Populating and Querying your Database
To create these tables in your database of choice, take your engine object and run:
Base.metadata.create_all(engine)
Populating the database is pretty easy, once you’ve set up the schema. Adding a category is as simple as:
category = Category(name=item)
session.add(category)
If you want to add a restaurant and link it to the category, you
can append the category to the Restaurant
object:
restaurant = Restaurant(restaurant_id = 'ABC123', price_range = 1)
restaurant.categories.append(category)
session.add(restaurant)
session.commit()
Querying tables with the ORM is a powerful way to work with your database, but it takes some getting used to.
category = session.query(Category)
A basic query on a class like the one above is equivalent to the SQL
SELECT * FROM category
. Note that it returns a query object, so that
the query can be refined over multiple lines.

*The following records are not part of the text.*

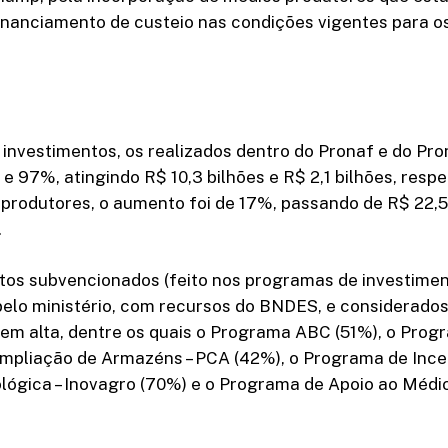
inanciamento de custeio nas condições vigentes para o
 investimentos, os realizados dentro do Pronaf e do Pr
 97%, atingindo R$ 10,3 bilhões e R$ 2,1 bilhões, resp
produtores, o aumento foi de 17%, passando de R$ 22,5
.
tos subvencionados (feito nos programas de investime
elo ministério, com recursos do BNDES, e considerados 
em alta, dentre os quais o Programa ABC (51%), o Prog
mpliação de Armazéns – PCA (42%), o Programa de Ince
lógica – Inovagro (70%) e o Programa de Apoio ao Médi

category = category.filter(Category.name == 'Cafe')
This line will find all category rows with the name ‘Cafe’. Note that this can also be run as a single line:
category = session.query(Category).filter(Category.name == 'Cafe')
There are many other ways to filter and adapt your queries, many of which are listed in this tutorial. If you set up logging, you can look at the actual SQL that is being run, which can help you debug and improve your queries.

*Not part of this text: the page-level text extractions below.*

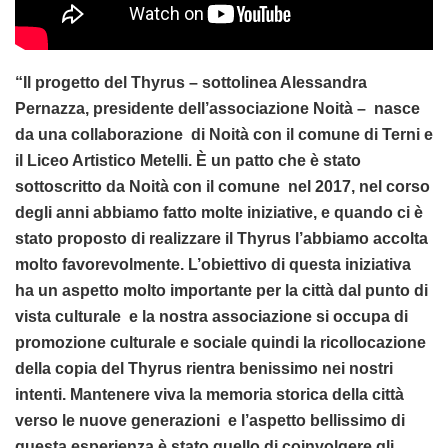
“Il progetto del Thyrus – sottolinea Alessandra
Pernazza, presidente dell’associazione Noità – nasce
da una collaborazione di Noità con il comune di Terni e
il Liceo Artistico Metelli. È un patto che è stato
sottoscritto da Noità con il comune nel 2017, nel corso
degli anni abbiamo fatto molte iniziative, e quando ci è
stato proposto di realizzare il Thyrus l’abbiamo accolta
molto favorevolmente. L’obiettivo di questa iniziativa
ha un aspetto molto importante per la città dal punto di
vista culturale e la nostra associazione si occupa di
promozione culturale e sociale quindi la ricollocazione
della copia del Thyrus rientra benissimo nei nostri
intenti. Mantenere viva la memoria storica della città
verso le nuove generazioni e l’aspetto bellissimo di
questa esperienza è stato quello di coinvolgere gli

The aspect of SQLalchemy I found most confusing is figuring out how to access actual table information from the query object. There are a few approaches to this. If there are multiple rows that match your query, you can iterate over them or put them all in a list:
for row in category:
print row.name
## this is equivalent to the code above,
## but stores each Category object in a list
cats = category.all()
for cat in cats:
print cat.name
If you only want a single row from your query, you can use
category.first()
to get the first match. It’s important to note that
the query object is giving you rows in the form of a Category
object. We can use these objects to take advantage of all of the
relationships we set up before:
mycategory = category.first()
## let's get all of the restaurants associated with this category:
category_rest = mycategory.restaurants
## what is the first restaurant that matches?
firstrest = category_rest[0]
## what are all of the categories associated with this restaurant?
some_categories = firstrest.categories
for cat in some_categories:
print cat.name
As you can see, you can do some complex and recursive things with these objects! If you have a complicated schema, the overhead of setting up the ORM in SQLalchemy is, in my opinion, really worth it.